Unfortunately before I went on hiatus I didn't finish the docs which I'm sure has lead to even more confusion around the various types of multiples, and their defaults or interactions with each other.
I see multiples as one of those things, "It sounds sooo simple at first, why can't it just work!?" Until you dig into the details and realize, "Ooooh. Yeah I can totally see how some would want X while others need Y, and you need to distinguish between them sometimes, but not always." It's kind of like Strings in that manner; such a simple concept yet so hard to do correctly. ...Or CLIs for that matter :stuck_out_tongue_winking_eye:
Ok, so back to the topic at hand:
I find myself agreeing with @CreepySkeleton here. We're talking about sane defaults. I can also totally respect @TeXitoi's sentiment of Option<Vec<T>> is much more of a pain to deal with than Vec<T>. However I disagree that all options should default to 0 values. In fact, I've come across very few CLIs that rely on --foo <no value>. They do exist for sure, but most I've run into either expect a value, or expect no argument to be used (with or without a default value).
So I think this comes down to balancing Rust ergonomics and semantics (Vec<T>, where all Vecs can have zero values by default) with clap ergonomics and semantics (Option<T> means optional argument, thus Option<Vec<T>> means optional option which accepts multiple values...combined with in clap speak all options by default must have at least 1 value). I think it's perfectly reasonable to impose clap defaults/semantics here. People are building a struct specifically around claps semantics, so I think that although Vec<T> can totally have zero or more values by default the fact that it does not lining up with claps 1 or more values by default is fine and people will first look to their knowledge about clap semantics when building these structs. This is in part because there is no intrinsic Rust type that is one or more values.
I would suggest simply calling it out in the docs directly, that although the default is Vec<T> means required = true, if you want the ergonomics of Vec<T> just override the required attribute with false
Also, perhaps I'm out of touch, but if I wanted to allow multiple values with occurrences via derive in clap I'd instinctivily try to do Option<Vec<Vec<T>>>
| command | type |
| -- | -- |
| -f v -f v | Some([v, v]) |
| -f v v | Some([v, v]) |
| -f v v -f v v | Some([[v, v], [v, v]]) |
app -ffffrom the table would have been parsed as [-f=ff]
Correct. That is intended behaviour due to how parsing is structured. I don't think there is anything we can, or would want to do about this.
It's a problem of good documentation more than anything, about the way it conveys this setup to user.
100% agree.
Having said all that, if we settled on Vec<T> defaulting to not-required because Rust ergonomics are more important, it's not a huge issue to me so long as it's documented very clearly.
I just came here from https://github.com/TeXitoi/structopt/issues/396 and wanted to say, I really hope in a v3 breaking change, Clap can address the multiple / number_of_values confusion, both for the API and for the new derive macros.
Looking back, I wish I'd made the sane default of multiple=true and no other info being -f v -f v is allowed -f v v is not.
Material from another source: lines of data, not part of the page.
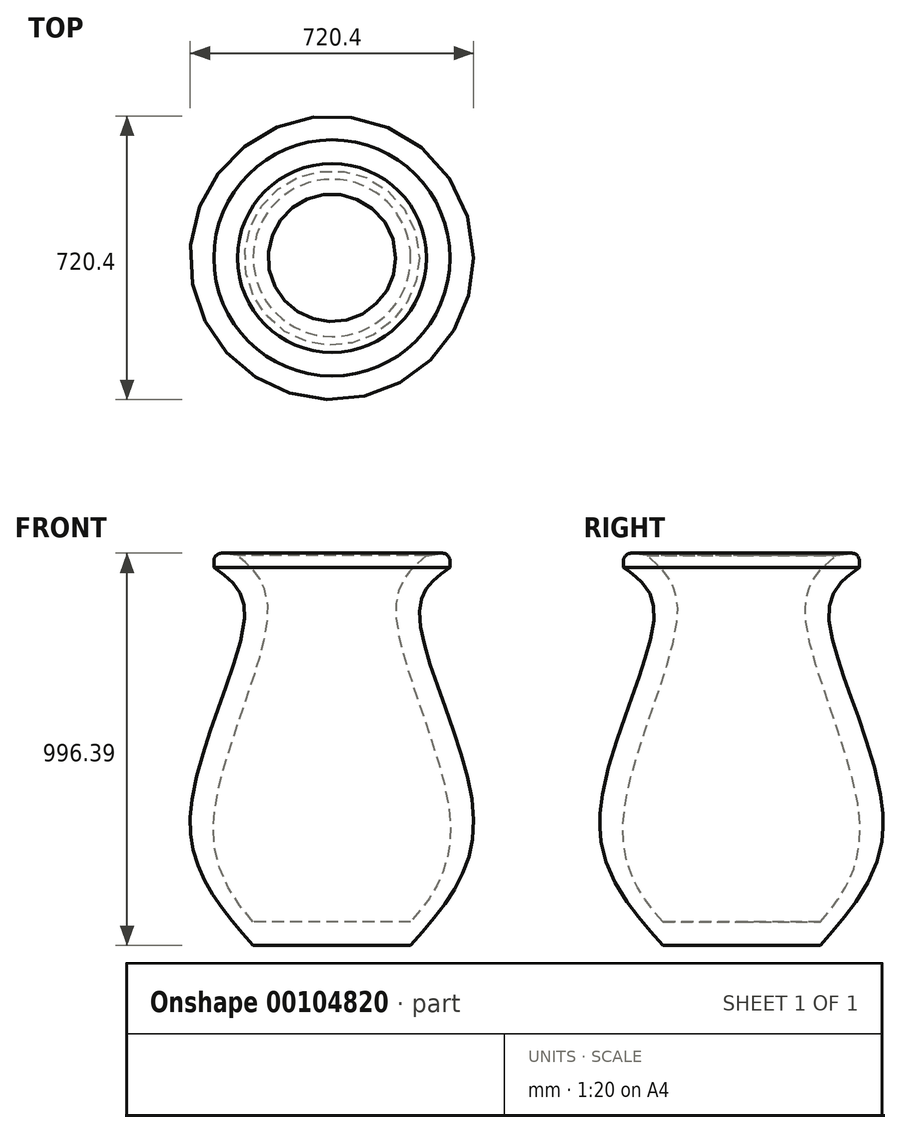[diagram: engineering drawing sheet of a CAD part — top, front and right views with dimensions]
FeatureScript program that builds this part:
annotation { "Feature Type Name" : "Feature", "Feature Type Description" : "" }
export const myFeature = defineFeature(function(context is Context, id is Id, definition is map)
    precondition{}
    {
        {
            var Q0;
            Q0=qCreatedBy(makeId("Front.planeOp"),FACE);
            var sketch = newSketch(context, id + "F0", { "sketchPlane" : qUnion([Q0])});
            skLineSegment(sketch, "E0", {"start": v(0, 476.8) * mm, "end": v(0, -523.2) * mm, "construction": true});
            skPoint(sketch, "E1", {"position": v(0, 466.8) * mm});
            skLineSegment(sketch, "E2", {"start": v(-300, 476.8) * mm, "end": v(-300, 436.8) * mm});
            skFitSpline(sketch, "E3", {"points": [v(-240, 466.8) * mm, v(-161.97, 326.5) * mm, v(-300, -198.95) * mm, v(-200, -463.2) * mm], "startDerivative": vector(545, -433.37) * mm, "endDerivative": vector(593.95, -663.85) * mm});
            skPoint(sketch, "E4", {"position": v(0, -523.2) * mm});
            skPoint(sketch, "E5", {"position": v(-200, -523.2) * mm});
            skPoint(sketch, "E6", {"position": v(-360, -198.95) * mm});
            skPoint(sketch, "E7", {"position": v(-221.97, 326.5) * mm});
            skFitSpline(sketch, "E8", {"points": [v(-300, 436.8) * mm, v(-221.97, 326.5) * mm, v(-360, -198.95) * mm, v(-200, -523.2) * mm], "startDerivative": vector(526.05, -367.93) * mm, "endDerivative": vector(701.5, -788.5) * mm});
            skLineSegment(sketch, "E9", {"start": v(-200, -463.2) * mm, "end": v(0, -463.2) * mm});
            skLineSegment(sketch, "E10", {"start": v(-200, -523.2) * mm, "end": v(0, -523.2) * mm});
            skLineSegment(sketch, "E11", {"start": v(0, 476.8) * mm, "end": v(0, -523.2) * mm});
            skLineSegment(sketch, "E12", {"start": v(-240, 466.8) * mm, "end": v(-300, 476.8) * mm});
            skLineSegment(sketch, "E13", {"start": v(-300, 476.8) * mm, "end": v(0, 476.8) * mm, "construction": true});
            skSolve(sketch);
        }
        {
            var Q0;
            Q0 = qSketchRegion(id + "F0", true);
            var Q1;
            Q1=sQuery(id+"F0.wireOp",EDGE,"E11");
            var Q2;
            Q2=sQuery(id+"F0.wireOp",EDGE,"E11");
            revolve(context, id + "F1", {"entities" : qUnion([Q0]), "surfaceEntities" : qUnion([Q1]), "axis" : qUnion([Q2]), "revolveType" : RevolveType.TWO_DIRECTIONS, "angle" : 330 * degree, "angleBack" : 330 * degree});
        }
        {
            var Q0;
            Q0=makeQuery(id+"F1.opRevolve","SWEPT_EDGE",EDGE,{"disambiguationData":[OSD([sQuery(id+"F0.wireOp",EDGE,"E2"),sQuery(id+"F0.wireOp",EDGE,"E12")])]});
            fillet(context, id + "F2", {"entities" : qUnion([Q0]), "radius" : 20 * mm, "tangentPropagation" : true, "allowEdgeOverflow" : false});
        }
    });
Which is what I attempted to make the default in 3.x because this was by far the most common request, most people expected -f v -f v (minus people mostly familiar with IRC like CLIs which was a minority). It also no longer required the number_of_values=1, which in all honest looks kind of confusing if you're not already familiar with clap...."Why am I say I want multiple values, AND also saying number of values is 1?!"
+100 this bit. It really sticks out as a trap in what's generally a friendly API, and is exacerbated by the fact that you can easily not notice the bug is there.